Dois investigadores portugueses descobriram um novo teste para diagnóstico da tuberculose, mais rápido e mais barato, um feito que lhes valeu a atribuição de um prémio de mérito que será entregue na sexta-feira.

Pedro Viana Baptista, do departamento de Ciências da Vida da Faculdade de Ciências e Tecnologia da NOVA, e Miguel Viveiros Bettencourt, do Instituto de Higiene e Medicina Tropical, descobriram um sistema inovador para detetar o agente etiológico da tuberculose e as mutações mais frequentemente implicadas na resistência a antibióticos.

Em declarações à Lusa, Pedro Baptista explicou que “dentro das problemáticas da tuberculose, um dos principais fatores de combate é a identificação da infeção”, nomeadamente porque as técnicas são demoradas ou muito caras e grande parte da tuberculose dá-se em países sem recursos financeiros.

Além disso, a tuberculose “tem ganho mecanismos de resistência” que dificultam ainda mais a sua deteção.

No estudo premiado, intitulado “Nano TB Nanodiagnostics for XDRT at a point-of-need”, utiliza-se um sistema de nanotecnologia para fazer um diagnóstico molecular e identificar a presença, ou não, do organismo e se tem padrão de resistência.

“Utilizam-se nanoparticulas de ouro, que ficam estáveis e apresentam uma coloração vermelho rubi quando detetam a presença de DNA do microrganismo que causa a tuberculose e sequencias associadas à resistência a antibióticos”, explicou.

Em contrapartida, na ausência do microrganismo, as nanoparticulas não ficam estáveis e, juntando-lhes sal, adquirem uma coloração azul, acrescentou.

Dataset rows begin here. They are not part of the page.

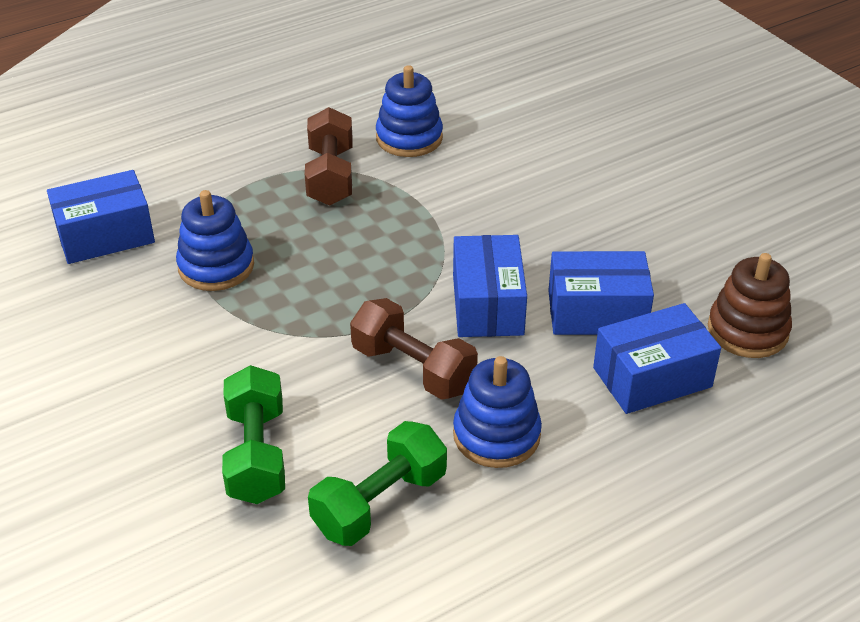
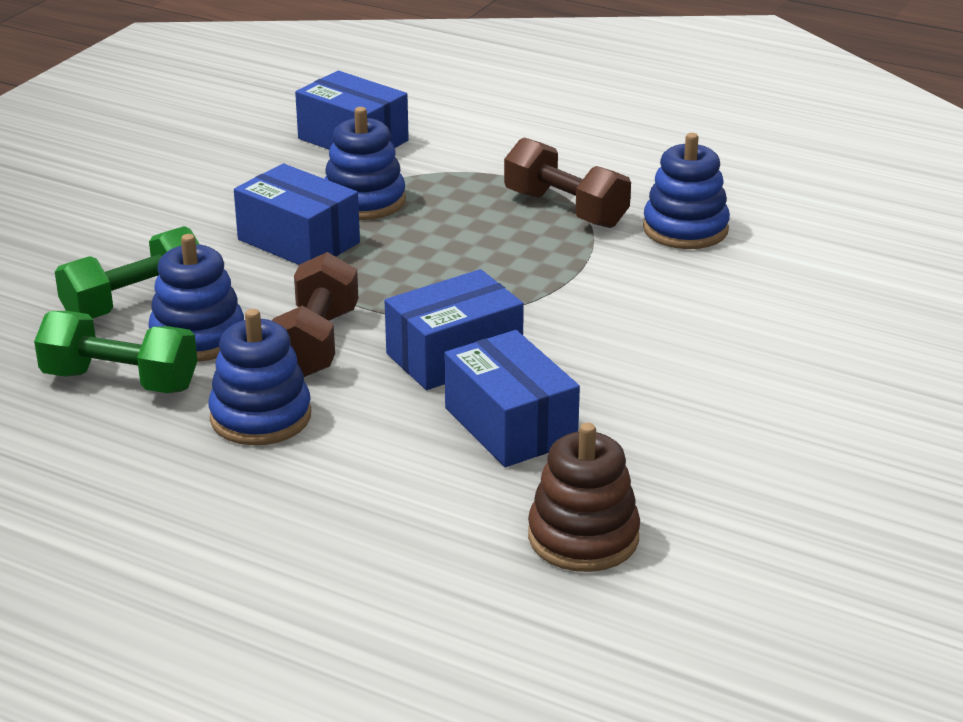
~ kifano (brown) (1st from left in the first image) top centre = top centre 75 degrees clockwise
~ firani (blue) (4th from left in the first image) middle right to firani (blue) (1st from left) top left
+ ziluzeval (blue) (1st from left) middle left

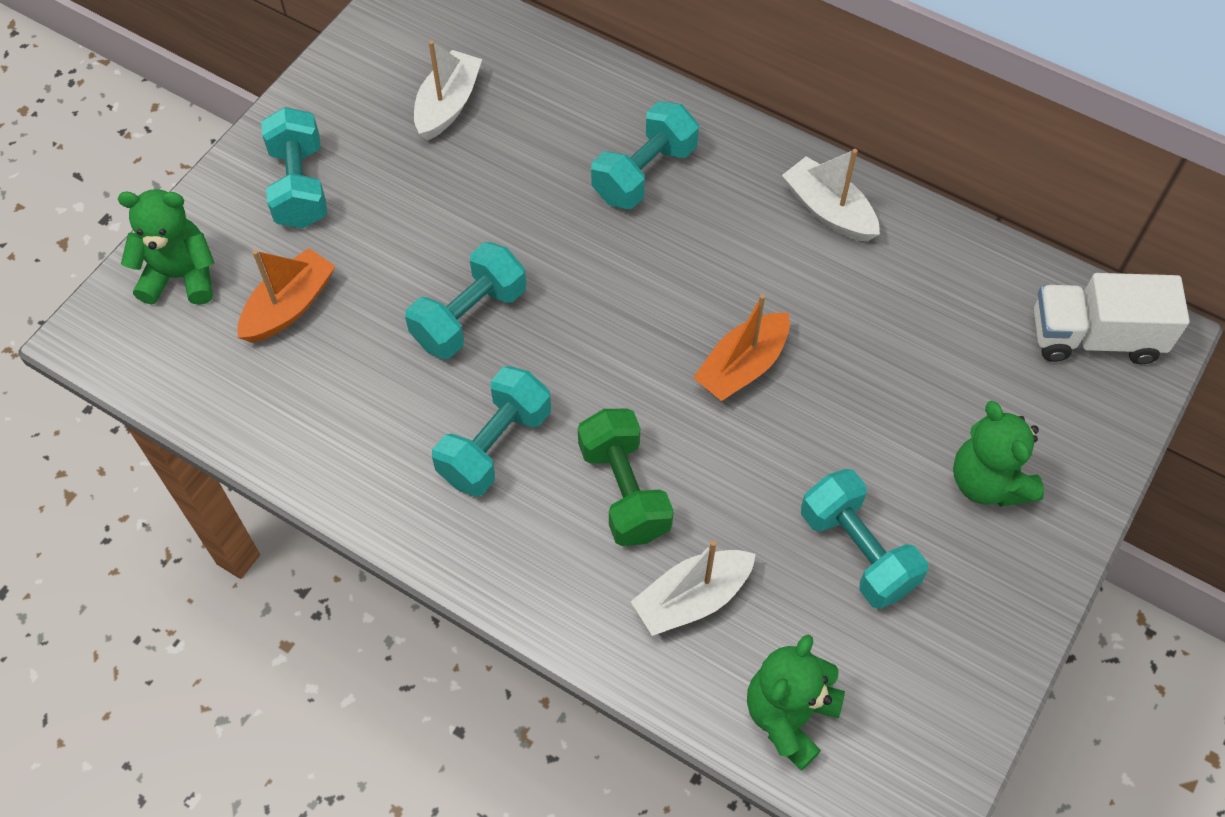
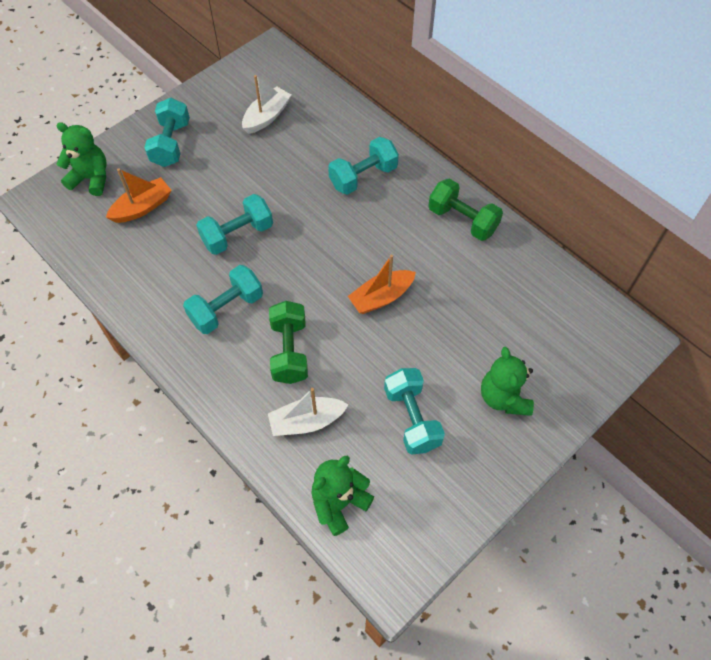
~ pofasal (white) (3rd from left) top right to kifano (green) (2nd from left) top centre
- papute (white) middle right

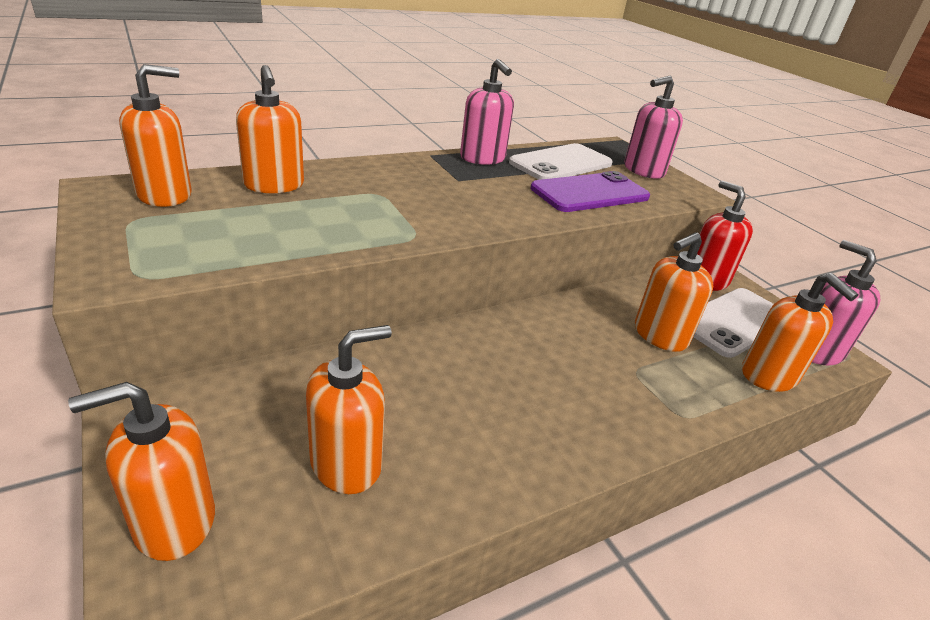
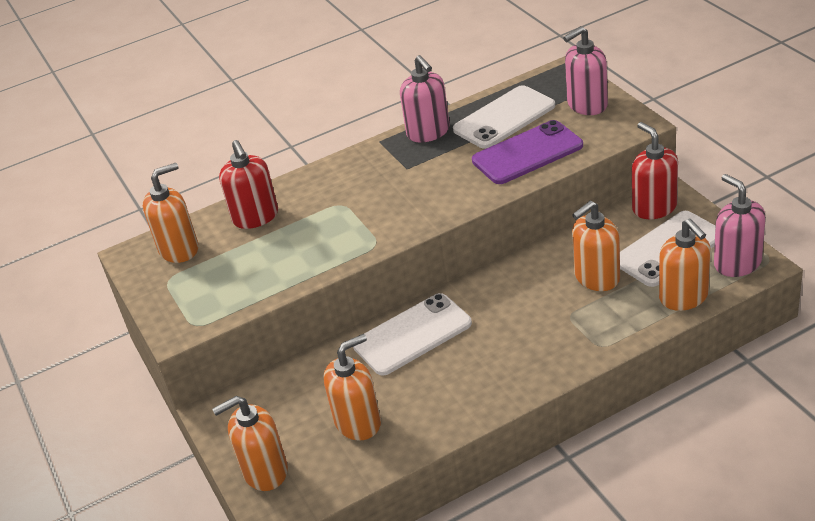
~ nusasuk (orange) (3rd from left) top left to nusasuk (red) (1st from left) middle left
+ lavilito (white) (1st from left) centre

Por serem necessárias apenas pequenas quantidades, é possível cortar no preço, salientou o investigador, especificando que, tendo em conta apenas o cálculo do custo direto (sem margem de lucro), esta técnica é 10 vezes mais barata do que as atualmente utilizadas.

Pedro Baptista adiantou que este modelo de deteção já funciona e está em fase de validação.

Uma vez alcançado este primeiro objetivo, poderá ser feita a transposição do laboratório para regiões onde as populações são mais afetadas pela doença e onde existem mais fracos recursos.

“Pode ser usado descentralizadamente, em hospitais de campanha, independente de todas as tecnologias”, explicou, comparando com os testes de gravidez que se compram nas farmácias.

O investigador afirmou existirem já algumas empresas nacionais e alguns consórcios europeus interessados na transferência de tecnologia do protótipo.

Segundo a Organização Mundial de Saúde (OMS), a tuberculose persiste como uma das mais sérias doenças infeciosas a nível global, com cerca de 1,1 milhões de mortes e 8,8 milhões de novos casos em 2010.

O Prémio de Mérito Científico é entregue por uma entidade bancária, no âmbito da sua componente de Responsabilidade Social Corporativa, numa cerimónia a decorrer sexta-feira na reitoria da Universidade Nova, com a presença de Jorge Sampaio, enviado do secretário-geral das Nações Unidas para a tuberculose, e do diretor-geral da Saúde, Francisco George.